*Dataset content*
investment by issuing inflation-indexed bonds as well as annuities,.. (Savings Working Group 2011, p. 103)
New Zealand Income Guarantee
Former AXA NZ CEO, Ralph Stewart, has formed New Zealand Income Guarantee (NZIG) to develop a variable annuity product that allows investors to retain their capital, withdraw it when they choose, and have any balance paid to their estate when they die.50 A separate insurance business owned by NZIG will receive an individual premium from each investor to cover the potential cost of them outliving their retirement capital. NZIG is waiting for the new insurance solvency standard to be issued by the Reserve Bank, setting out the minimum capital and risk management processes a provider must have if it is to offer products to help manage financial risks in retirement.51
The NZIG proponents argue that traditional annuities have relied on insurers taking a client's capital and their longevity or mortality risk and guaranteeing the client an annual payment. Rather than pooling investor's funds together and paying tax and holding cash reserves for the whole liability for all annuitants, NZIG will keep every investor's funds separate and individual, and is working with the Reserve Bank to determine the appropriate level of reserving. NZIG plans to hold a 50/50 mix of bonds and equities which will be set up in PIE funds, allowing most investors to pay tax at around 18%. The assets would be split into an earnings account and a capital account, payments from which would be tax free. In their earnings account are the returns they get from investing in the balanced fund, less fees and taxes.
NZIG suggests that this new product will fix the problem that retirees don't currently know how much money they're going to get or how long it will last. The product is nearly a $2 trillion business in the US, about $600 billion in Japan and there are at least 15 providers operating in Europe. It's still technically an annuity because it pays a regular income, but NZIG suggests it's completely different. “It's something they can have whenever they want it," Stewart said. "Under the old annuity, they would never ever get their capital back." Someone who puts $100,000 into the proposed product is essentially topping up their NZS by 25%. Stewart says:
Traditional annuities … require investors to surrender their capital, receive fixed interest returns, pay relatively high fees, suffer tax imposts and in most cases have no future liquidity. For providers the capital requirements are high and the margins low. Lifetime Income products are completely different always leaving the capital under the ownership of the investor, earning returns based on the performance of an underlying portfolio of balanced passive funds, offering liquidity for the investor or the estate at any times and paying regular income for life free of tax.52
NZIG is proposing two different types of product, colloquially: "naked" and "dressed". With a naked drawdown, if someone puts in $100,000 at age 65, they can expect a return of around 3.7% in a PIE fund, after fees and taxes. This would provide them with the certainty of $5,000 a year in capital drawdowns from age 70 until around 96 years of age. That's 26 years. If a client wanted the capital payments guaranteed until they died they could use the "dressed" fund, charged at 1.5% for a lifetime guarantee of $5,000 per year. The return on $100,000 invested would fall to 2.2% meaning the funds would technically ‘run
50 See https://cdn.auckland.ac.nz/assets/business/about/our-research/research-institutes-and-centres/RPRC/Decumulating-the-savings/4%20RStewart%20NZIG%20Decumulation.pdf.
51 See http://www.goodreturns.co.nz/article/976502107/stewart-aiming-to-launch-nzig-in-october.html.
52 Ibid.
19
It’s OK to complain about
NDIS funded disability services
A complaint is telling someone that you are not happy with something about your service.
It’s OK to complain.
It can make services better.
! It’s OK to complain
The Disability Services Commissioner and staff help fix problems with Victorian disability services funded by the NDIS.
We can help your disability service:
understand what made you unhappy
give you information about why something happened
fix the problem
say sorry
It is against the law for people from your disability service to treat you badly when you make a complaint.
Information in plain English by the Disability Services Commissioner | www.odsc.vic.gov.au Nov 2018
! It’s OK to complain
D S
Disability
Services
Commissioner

...

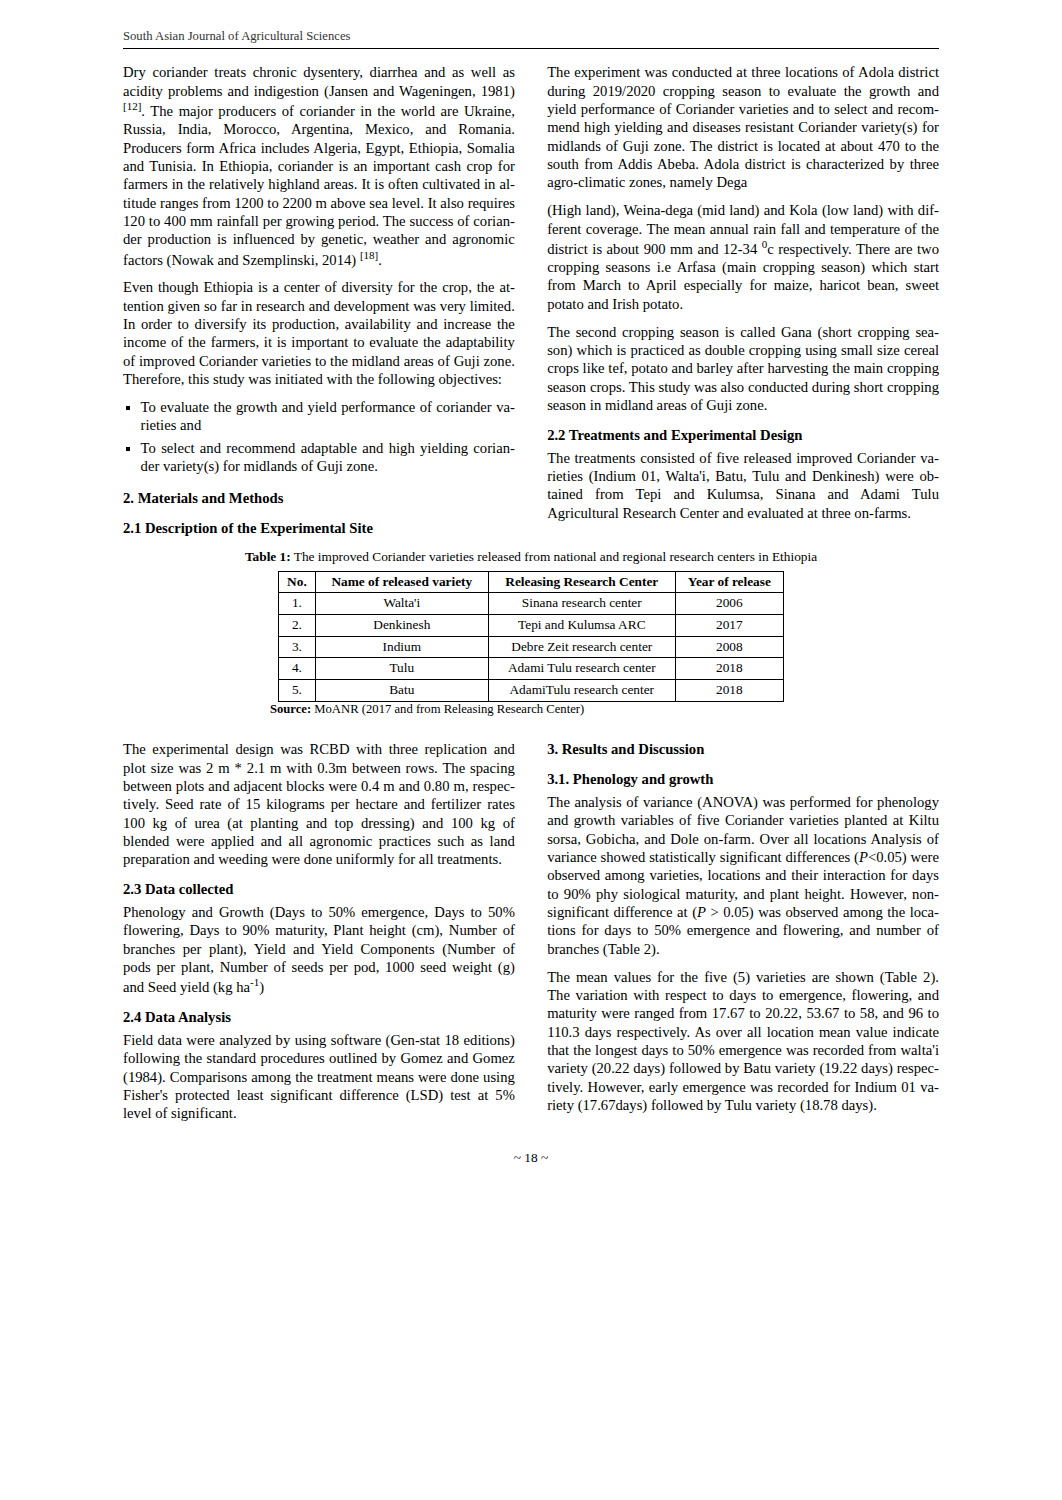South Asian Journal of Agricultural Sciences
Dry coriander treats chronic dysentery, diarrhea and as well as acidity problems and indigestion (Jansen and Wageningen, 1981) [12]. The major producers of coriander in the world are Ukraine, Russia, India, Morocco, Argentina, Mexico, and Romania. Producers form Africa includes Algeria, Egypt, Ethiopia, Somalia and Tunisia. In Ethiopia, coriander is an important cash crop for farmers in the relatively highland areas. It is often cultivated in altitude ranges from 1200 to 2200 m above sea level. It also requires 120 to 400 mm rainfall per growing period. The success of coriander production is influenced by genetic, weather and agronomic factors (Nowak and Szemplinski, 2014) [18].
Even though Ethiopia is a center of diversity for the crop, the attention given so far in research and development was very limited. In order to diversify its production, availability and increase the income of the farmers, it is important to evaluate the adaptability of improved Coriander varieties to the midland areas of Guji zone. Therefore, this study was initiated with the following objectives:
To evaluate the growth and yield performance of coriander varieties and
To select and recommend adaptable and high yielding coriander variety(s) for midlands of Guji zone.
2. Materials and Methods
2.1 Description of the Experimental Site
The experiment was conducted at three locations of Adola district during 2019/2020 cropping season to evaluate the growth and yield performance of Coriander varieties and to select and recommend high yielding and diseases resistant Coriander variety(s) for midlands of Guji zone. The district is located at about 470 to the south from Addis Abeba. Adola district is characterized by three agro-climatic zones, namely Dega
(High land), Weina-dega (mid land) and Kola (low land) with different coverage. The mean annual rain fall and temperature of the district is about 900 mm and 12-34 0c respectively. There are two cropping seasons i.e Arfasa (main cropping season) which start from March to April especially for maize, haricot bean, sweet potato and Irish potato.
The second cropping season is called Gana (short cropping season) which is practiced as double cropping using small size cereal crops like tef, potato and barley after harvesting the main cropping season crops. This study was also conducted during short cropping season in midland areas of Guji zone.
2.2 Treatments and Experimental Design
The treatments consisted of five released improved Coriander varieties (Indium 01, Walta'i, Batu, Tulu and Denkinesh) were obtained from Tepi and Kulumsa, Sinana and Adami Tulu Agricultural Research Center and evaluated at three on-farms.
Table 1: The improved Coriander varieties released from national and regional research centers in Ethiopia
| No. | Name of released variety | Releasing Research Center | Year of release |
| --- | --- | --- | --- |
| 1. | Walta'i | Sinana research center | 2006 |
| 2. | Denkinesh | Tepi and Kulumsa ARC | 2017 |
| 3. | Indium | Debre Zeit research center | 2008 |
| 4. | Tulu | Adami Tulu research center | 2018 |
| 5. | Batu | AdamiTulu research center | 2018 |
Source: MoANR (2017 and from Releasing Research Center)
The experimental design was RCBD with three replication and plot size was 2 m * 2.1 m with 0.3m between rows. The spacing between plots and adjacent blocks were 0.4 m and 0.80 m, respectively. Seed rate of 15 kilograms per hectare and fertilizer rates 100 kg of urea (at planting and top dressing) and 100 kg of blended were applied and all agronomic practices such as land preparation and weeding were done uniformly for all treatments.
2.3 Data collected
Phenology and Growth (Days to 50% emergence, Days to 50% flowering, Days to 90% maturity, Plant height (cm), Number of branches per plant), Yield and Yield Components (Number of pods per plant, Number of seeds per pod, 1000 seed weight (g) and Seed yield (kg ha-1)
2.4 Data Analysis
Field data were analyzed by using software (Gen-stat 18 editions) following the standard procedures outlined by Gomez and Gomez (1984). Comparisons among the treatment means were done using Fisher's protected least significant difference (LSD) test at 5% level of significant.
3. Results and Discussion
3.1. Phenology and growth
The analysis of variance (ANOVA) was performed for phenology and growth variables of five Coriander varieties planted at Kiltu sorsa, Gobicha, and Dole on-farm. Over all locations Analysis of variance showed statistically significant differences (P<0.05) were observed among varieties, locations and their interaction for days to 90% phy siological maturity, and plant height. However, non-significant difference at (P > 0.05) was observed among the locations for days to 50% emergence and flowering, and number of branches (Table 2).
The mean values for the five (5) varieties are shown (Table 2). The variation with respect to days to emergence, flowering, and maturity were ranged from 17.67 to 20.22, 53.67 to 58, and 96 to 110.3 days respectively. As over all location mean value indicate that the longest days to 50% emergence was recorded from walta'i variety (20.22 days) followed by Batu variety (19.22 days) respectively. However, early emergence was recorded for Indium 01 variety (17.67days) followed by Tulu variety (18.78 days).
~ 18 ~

* * *

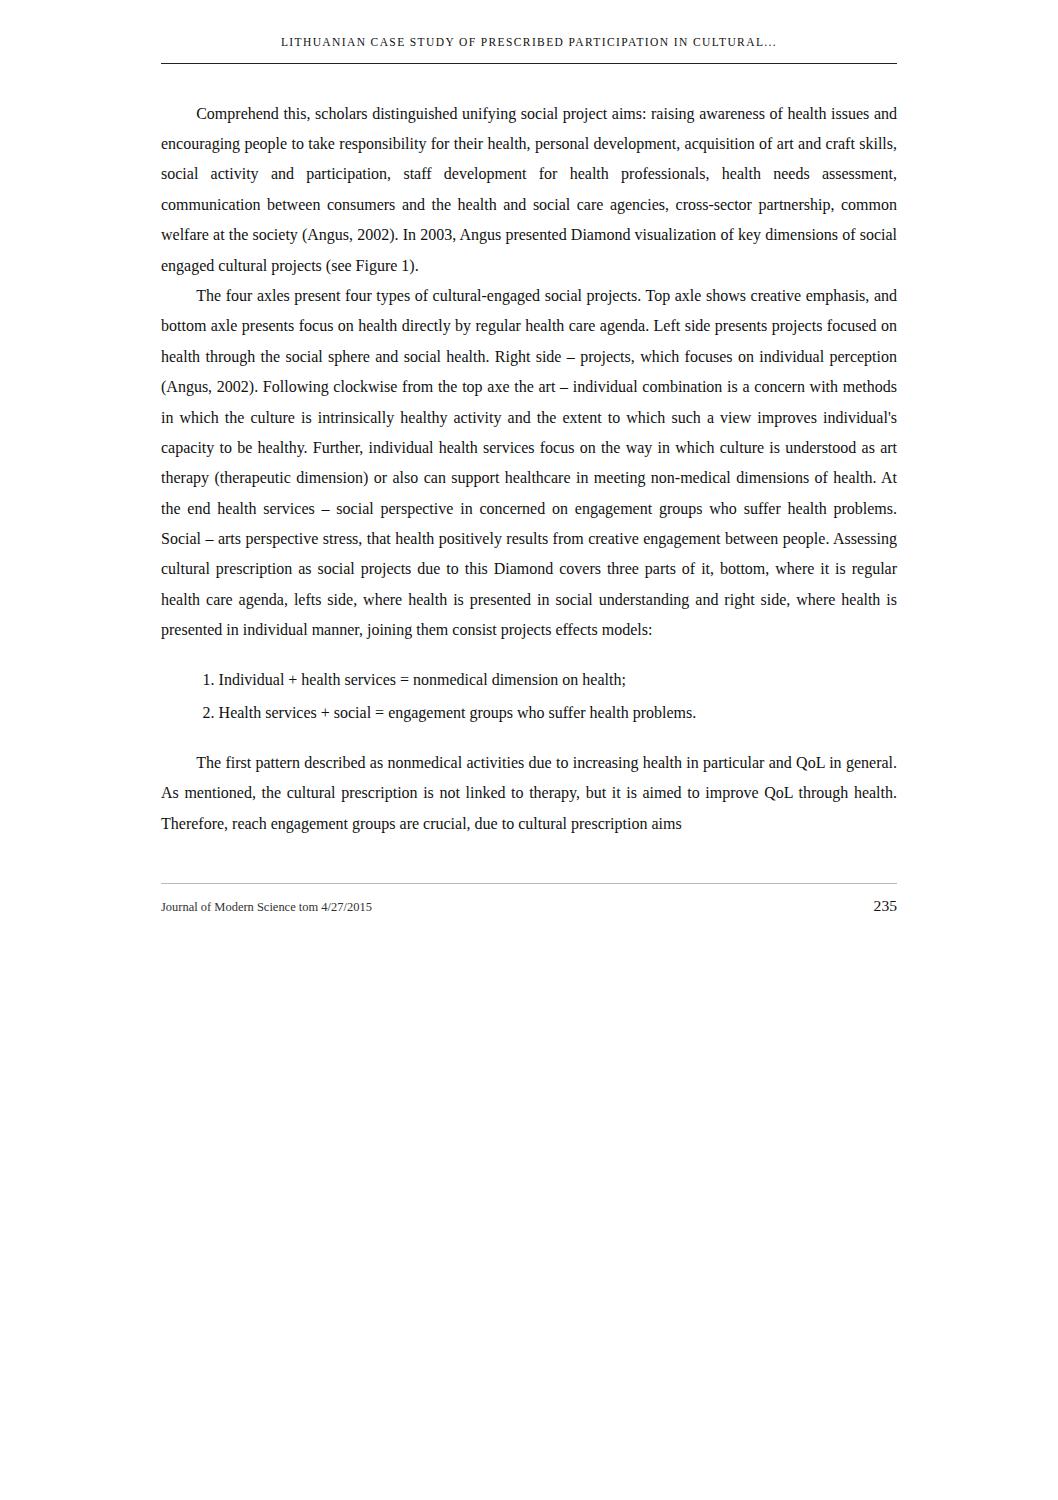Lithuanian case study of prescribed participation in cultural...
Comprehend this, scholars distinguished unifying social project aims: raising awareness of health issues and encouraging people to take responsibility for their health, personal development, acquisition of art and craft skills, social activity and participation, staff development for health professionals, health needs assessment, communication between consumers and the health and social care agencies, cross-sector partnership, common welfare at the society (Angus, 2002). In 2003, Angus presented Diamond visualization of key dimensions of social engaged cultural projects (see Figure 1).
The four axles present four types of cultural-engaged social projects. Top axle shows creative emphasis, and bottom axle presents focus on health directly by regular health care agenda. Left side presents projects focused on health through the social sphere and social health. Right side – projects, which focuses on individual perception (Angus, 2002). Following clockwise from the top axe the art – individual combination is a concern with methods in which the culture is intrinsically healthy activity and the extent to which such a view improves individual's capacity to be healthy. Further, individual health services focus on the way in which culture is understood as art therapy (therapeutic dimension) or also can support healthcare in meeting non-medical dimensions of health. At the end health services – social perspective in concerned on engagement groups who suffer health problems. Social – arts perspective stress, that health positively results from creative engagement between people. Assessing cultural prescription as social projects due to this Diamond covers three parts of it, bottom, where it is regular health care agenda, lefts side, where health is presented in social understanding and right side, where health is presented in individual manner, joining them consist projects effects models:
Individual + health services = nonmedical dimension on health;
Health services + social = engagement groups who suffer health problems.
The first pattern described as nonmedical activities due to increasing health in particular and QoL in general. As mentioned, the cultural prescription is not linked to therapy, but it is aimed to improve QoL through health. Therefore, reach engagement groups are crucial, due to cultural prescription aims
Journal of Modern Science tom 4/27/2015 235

*What the exercise asks*
Copy out the lines above exactly, beginning at the one that contains "The NZIG proponents" and ending at the one that contains "NZIG suggests that".

*Solution for this task*
The NZIG proponents argue that traditional annuities have relied on insurers taking a client's capital and their longevity or mortality risk and guaranteeing the client an annual payment. Rather than pooling investor's funds together and paying tax and holding cash reserves for the whole liability for all annuitants, NZIG will keep every investor's funds separate and individual, and is working with the Reserve Bank to determine the appropriate level of reserving. NZIG plans to hold a 50/50 mix of bonds and equities which will be set up in PIE funds, allowing most investors to pay tax at around 18%. The assets would be split into an earnings account and a capital account, payments from which would be tax free. In their earnings account are the returns they get from investing in the balanced fund, less fees and taxes.
NZIG suggests that this new product will fix the problem that retirees don't currently know how much money they're going to get or how long it will last. The product is nearly a $2 trillion business in the US, about $600 billion in Japan and there are at least 15 providers operating in Europe. It's still technically an annuity because it pays a regular income, but NZIG suggests it's completely different. “It's something they can have whenever they want it," Stewart said. "Under the old annuity, they would never ever get their capital back." Someone who puts $100,000 into the proposed product is essentially topping up their NZS by 25%. Stewart says:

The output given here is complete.